In a mouse SMA model, oral treatment with AR42 prior to symptom onset led to a significant 27% increase in survival. Specifically, untreated mice survived an average of 15.8 days, whereas those given AR42 survived for 20.1 days. The onset of body mass loss also was delayed by 31%

Only treatment initiated before the emergence of symptoms was able to prolong survival, the researchers noted.

Small molecule HDAC inhibitors … offer another SMN-independent protective strategy that could be used in concert with SMN2 inducers to maximize therapeutic outcomes in SMA patients.

The treatment also improved motor function in the mouse model, although motor deficits were still evident.
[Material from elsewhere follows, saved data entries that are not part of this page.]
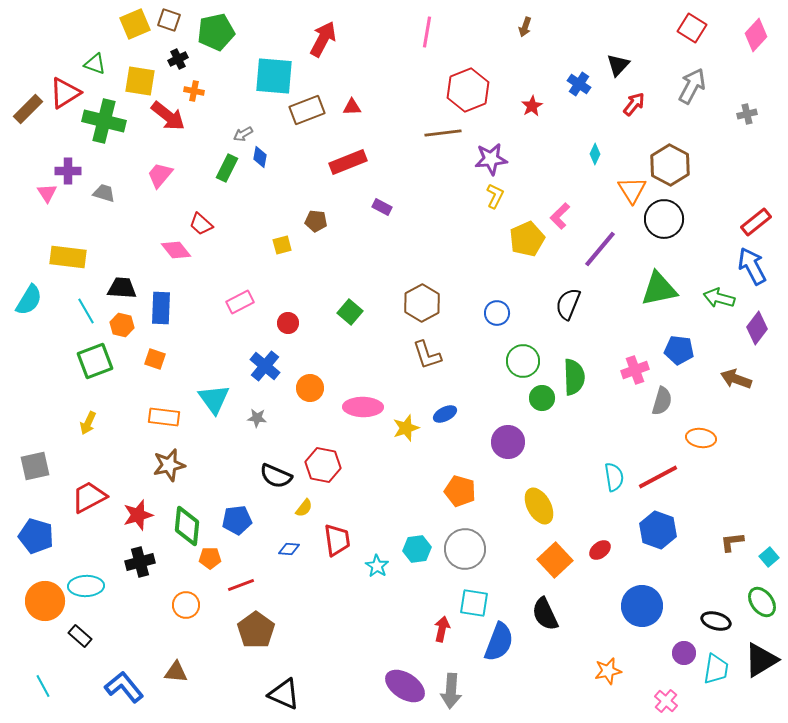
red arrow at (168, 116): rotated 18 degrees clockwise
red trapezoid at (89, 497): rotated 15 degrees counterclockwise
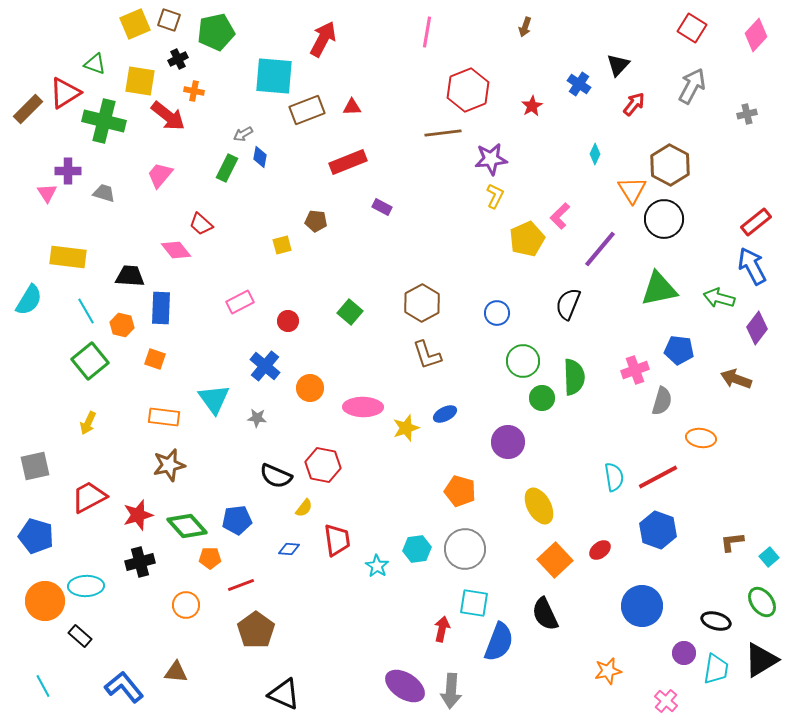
black trapezoid at (122, 288): moved 8 px right, 12 px up
red circle at (288, 323): moved 2 px up
green square at (95, 361): moved 5 px left; rotated 18 degrees counterclockwise
green diamond at (187, 526): rotated 48 degrees counterclockwise
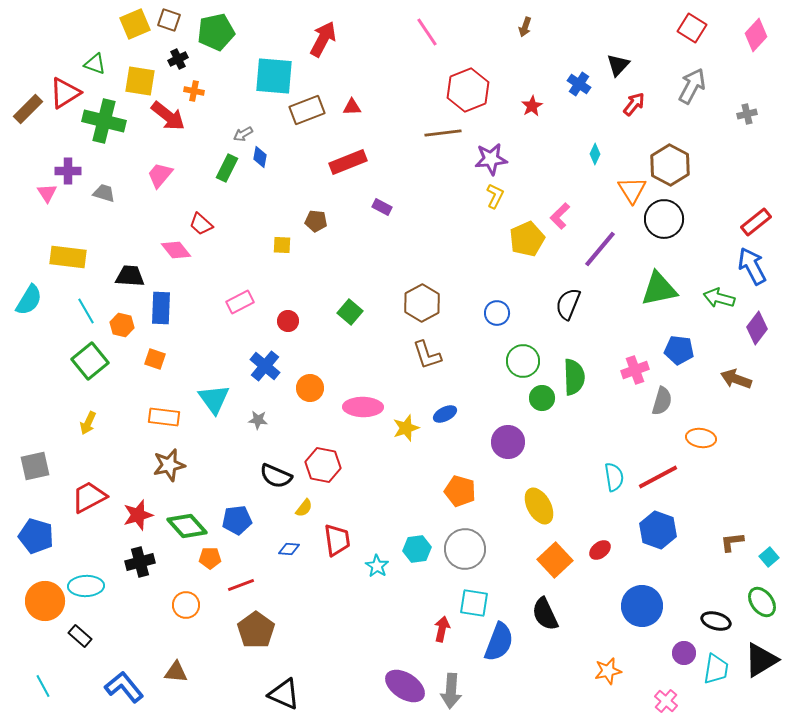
pink line at (427, 32): rotated 44 degrees counterclockwise
yellow square at (282, 245): rotated 18 degrees clockwise
gray star at (257, 418): moved 1 px right, 2 px down
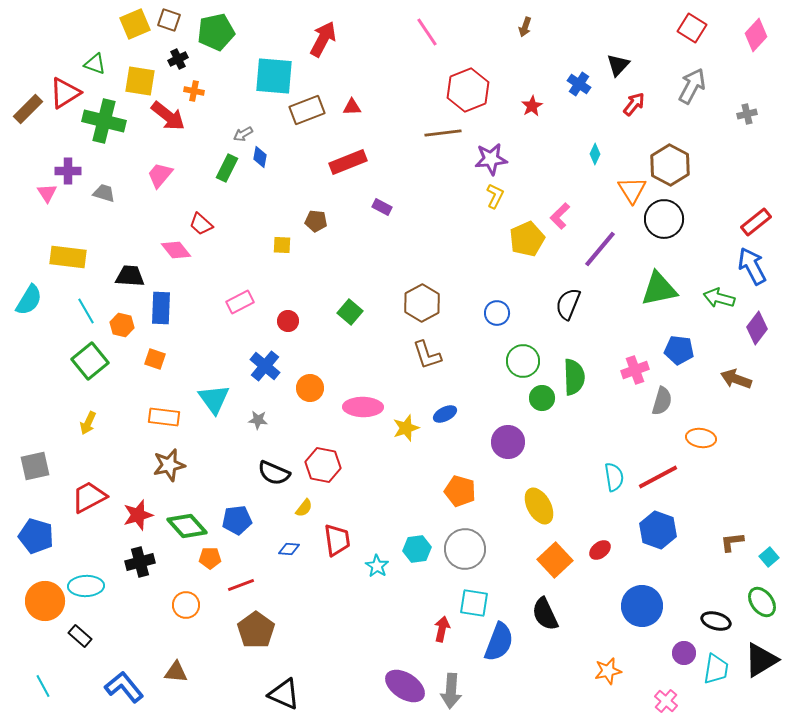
black semicircle at (276, 476): moved 2 px left, 3 px up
Correspondingly, AR42-treated mice lost fewer motor nerve cells in the spinal cord than their untreated counterparts.

Interestingly, while HDAC activity was found to be significantly inhibited in the spinal cord of the mice, SMN protein levels were not impacted, nor was the activity of genes dependent on SMN. Those findings suggest that the benefits of AR42 may be unrelated to SMN increases.
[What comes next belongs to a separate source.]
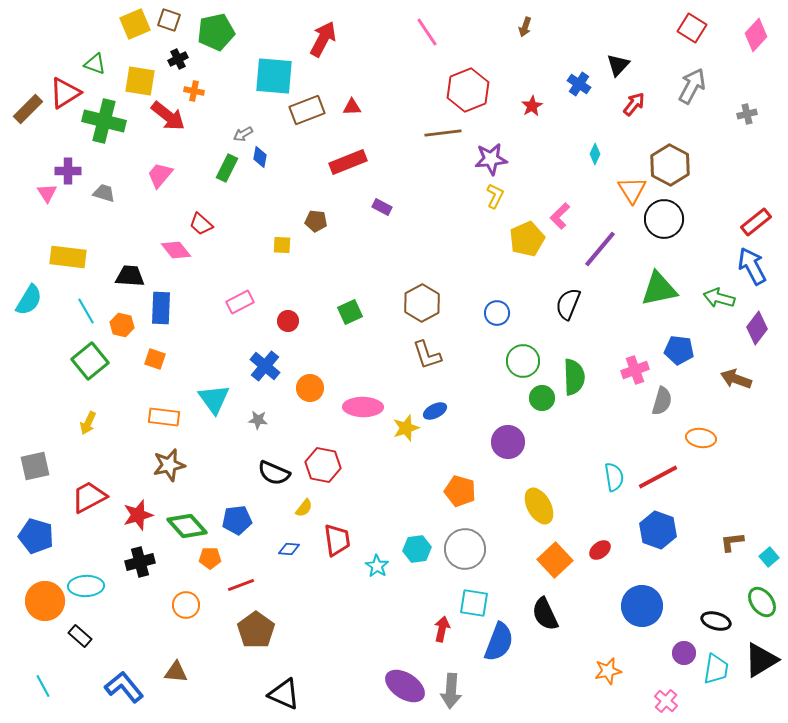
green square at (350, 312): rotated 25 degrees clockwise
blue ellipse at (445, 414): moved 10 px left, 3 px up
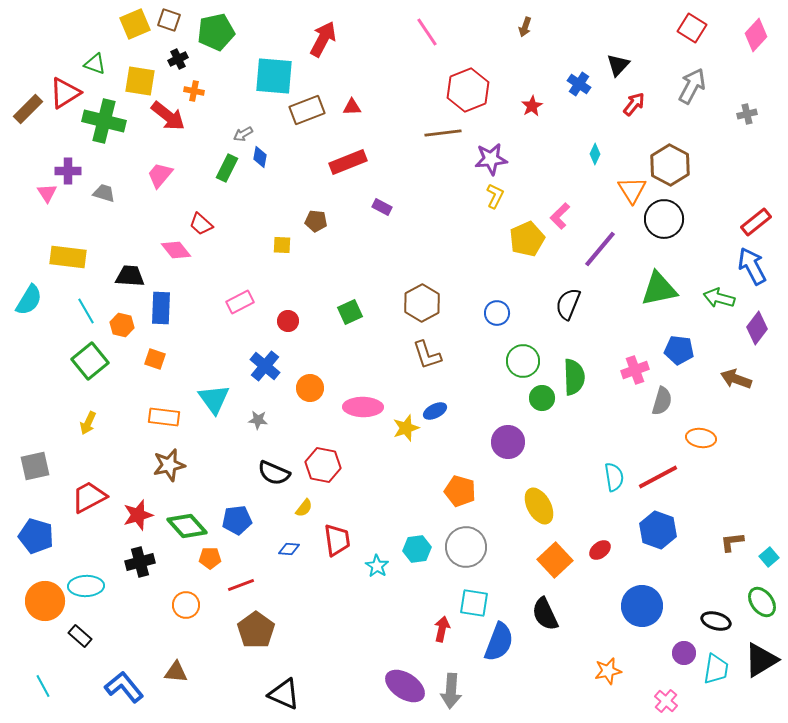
gray circle at (465, 549): moved 1 px right, 2 px up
Still, HDAC inhibitors are tied to other neuroprotective actions. Here, the scientists identified that AR42 led to activation of Akt, a known neuroprotective pathway in SMA models. It’s believed to be protective by inactivating a protein called GSK3-beta.

Overall, “small molecule HDAC inhibitors … offer another SMN-independent protective strategy that could be used in concert with SMN2 inducers to maximize therapeutic outcomes in SMA patients,” the researchers concluded.